The answer should be staring you in the face by now. Your destiny is a divine collaboration between you and God. The God part is easy or should be. But we have been taught again that it is a mystery in the mind of God that we cannot fathom and should not even bother ourselves. I wonder what the Bible is for if not for the revelation of God’s mind concerning us. There is still a problem here. The Bible does not tell me what will happen to me this weekend and that too is an integral part of my destiny.
Your destiny is not just your destination; it is more the journey to that destination. It is not just the end result, but more so the process that produces the end results. So while the end may already be determined in God, I can by the process, which is more of my responsibility than God’s, alter the final outcome. That too will be destiny.
A man can change his destiny. In fact a man determines his destiny actively or passively with God. I can back up this assertion with several scriptures and will do in the course of this book. However, I hope I have been able to make you see the enormous responsibility that you carry in shaping your destiny.
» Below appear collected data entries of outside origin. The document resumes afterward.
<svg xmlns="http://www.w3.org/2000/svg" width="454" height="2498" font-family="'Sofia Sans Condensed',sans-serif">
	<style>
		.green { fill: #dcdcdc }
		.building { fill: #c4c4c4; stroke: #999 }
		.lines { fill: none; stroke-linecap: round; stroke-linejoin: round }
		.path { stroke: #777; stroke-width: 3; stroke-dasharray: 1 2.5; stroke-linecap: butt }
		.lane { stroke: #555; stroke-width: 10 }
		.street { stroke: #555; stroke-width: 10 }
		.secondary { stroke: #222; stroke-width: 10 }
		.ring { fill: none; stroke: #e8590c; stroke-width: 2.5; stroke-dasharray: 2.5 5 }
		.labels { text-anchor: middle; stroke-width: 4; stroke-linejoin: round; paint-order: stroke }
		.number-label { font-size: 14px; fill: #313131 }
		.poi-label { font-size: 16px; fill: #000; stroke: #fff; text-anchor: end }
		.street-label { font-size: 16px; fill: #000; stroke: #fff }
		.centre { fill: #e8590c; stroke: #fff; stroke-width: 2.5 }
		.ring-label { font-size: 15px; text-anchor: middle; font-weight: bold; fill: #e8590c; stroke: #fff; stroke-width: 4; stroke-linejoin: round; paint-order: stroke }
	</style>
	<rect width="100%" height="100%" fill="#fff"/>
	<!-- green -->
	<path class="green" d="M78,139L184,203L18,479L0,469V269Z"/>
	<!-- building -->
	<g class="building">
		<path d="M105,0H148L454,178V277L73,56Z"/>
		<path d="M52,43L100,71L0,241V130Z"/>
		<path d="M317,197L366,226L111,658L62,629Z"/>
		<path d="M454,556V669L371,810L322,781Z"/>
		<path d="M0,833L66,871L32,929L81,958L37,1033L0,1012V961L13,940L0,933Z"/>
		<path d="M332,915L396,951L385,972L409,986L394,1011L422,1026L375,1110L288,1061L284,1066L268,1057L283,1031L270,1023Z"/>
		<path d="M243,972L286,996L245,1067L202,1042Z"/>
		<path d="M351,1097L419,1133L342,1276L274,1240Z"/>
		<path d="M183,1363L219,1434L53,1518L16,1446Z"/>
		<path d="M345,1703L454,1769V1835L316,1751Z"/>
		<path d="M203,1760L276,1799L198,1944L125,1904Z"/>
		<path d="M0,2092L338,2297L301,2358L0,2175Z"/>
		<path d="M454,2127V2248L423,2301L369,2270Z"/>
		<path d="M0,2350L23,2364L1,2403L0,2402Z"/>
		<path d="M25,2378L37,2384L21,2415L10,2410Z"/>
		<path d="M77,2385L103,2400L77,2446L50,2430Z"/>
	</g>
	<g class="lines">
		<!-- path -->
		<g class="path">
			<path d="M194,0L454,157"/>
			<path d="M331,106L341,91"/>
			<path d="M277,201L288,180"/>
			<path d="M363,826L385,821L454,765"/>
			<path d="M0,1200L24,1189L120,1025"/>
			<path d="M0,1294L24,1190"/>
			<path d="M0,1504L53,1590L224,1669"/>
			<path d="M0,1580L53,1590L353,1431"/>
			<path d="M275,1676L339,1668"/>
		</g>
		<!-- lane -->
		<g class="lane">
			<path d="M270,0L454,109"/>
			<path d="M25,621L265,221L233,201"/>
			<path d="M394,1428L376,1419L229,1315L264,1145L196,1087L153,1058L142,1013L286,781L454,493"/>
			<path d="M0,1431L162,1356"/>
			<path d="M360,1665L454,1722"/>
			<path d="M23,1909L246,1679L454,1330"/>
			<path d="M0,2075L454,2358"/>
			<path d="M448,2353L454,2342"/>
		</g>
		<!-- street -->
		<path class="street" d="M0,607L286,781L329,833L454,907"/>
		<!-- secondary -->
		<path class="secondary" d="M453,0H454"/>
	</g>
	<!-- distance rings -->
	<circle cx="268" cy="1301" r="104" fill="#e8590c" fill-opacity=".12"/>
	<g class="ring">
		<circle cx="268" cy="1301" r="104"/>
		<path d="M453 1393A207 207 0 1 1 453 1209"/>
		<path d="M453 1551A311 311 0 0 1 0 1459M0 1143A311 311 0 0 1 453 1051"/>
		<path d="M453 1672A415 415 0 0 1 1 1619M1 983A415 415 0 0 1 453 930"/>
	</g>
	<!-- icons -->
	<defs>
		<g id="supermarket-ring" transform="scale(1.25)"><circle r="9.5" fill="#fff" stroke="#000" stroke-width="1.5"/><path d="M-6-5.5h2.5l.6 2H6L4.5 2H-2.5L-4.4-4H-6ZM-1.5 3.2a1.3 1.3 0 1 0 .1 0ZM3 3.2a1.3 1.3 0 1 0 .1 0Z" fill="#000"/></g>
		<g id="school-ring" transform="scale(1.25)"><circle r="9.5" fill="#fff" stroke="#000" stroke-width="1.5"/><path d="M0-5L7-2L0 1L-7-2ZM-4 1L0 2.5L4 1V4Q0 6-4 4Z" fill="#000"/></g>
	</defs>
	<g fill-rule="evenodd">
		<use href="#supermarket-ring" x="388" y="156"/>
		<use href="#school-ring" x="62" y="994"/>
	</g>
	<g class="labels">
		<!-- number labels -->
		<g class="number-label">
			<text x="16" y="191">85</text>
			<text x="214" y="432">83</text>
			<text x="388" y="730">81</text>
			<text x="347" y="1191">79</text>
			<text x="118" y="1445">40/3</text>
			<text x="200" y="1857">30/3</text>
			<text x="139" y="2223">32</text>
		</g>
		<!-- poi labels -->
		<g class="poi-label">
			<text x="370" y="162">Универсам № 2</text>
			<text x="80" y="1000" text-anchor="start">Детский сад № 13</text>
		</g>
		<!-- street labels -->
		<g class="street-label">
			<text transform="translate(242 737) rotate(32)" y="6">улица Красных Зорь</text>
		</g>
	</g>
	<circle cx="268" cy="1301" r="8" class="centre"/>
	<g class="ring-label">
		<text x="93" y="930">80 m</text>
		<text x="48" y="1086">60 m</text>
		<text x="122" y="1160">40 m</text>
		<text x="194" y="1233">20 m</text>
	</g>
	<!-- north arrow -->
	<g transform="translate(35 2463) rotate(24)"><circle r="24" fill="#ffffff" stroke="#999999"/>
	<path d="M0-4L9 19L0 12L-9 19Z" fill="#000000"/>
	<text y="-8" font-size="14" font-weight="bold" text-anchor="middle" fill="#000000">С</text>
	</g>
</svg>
The rest of this book will be devoted to dealing in very practical terms with the two dimensions of your destiny. We will look first at the God dimension and proceed to what you need to do as an individual to fulfill what has already been established in heaven concerning you.
The intricate interplay of personal choice and divine schedule is the script of our lives. To have your place in life, you must be able to understand these two sometimes opposing concepts and be able to blend them into a pattern of constructive resonance.